(Extracted page text data)
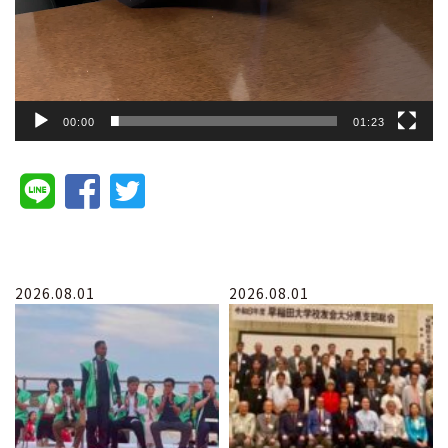
00:00
01:23
2026.08.01
2026.08.01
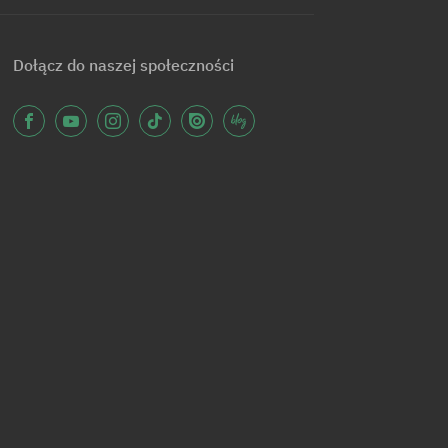
Dołącz do naszej społeczności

TASK TO CARRY OUT ▸ Retype the data above exactly. Leave the pictures out.

EXERCISE OUTPUT ▸
00:00
01:23
2026.08.01
2026.08.01
Dołącz do naszej społeczności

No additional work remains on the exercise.